If you use ParGAP to solve a problem then please send a short email to gene@ccs.neu.edu about it, and cite the ParGAP package as follows:

\bibitem[Coo99]{Coo99}
      Cooperman, Gene,
      {\sl Parallel GAP/MPI (ParGAP/MPI)}, Version 1,
      College of Computer Science, Northeastern University, 1999,
      \verb+http://www.ccs.neu.edu/home/gene/pargap.html+.

1.6 Invoking ParGAP with Remote Slaves

ParGAP, unlike GAP, must be invoked under a separate name.

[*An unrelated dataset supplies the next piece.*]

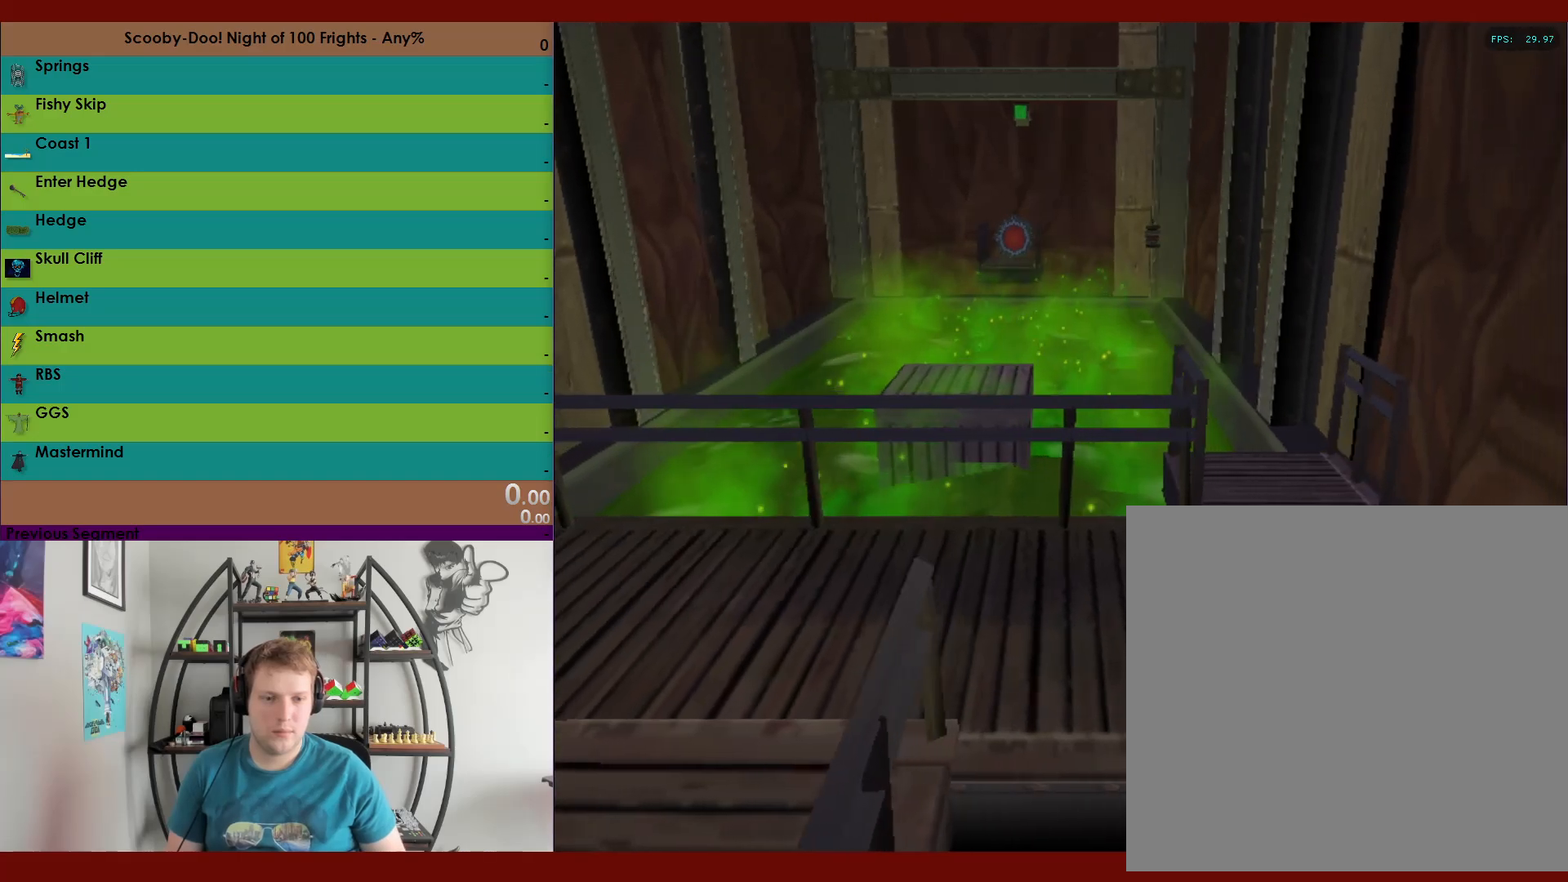
{"buttons": ["R2"], "left_stick": "down-right", "right_stick": "center", "events": []}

After ParGAP has been installed, a script bin/pargap.sh will have been created which (after any changes you needed to make; see Section Installing ParGAP) you should use to invoke ParGAP. This is similar to GAP_ROOT_DIR/bin/gap.sh that is used to invoke the non-parallel GAP. Installers are encouraged to treat pargap.sh in analogy to gap.sh. For example, if your site has copied gap.sh to /usr/local/bin/gap, then you should also look for the pargap.sh script as /usr/local/bin/pargap.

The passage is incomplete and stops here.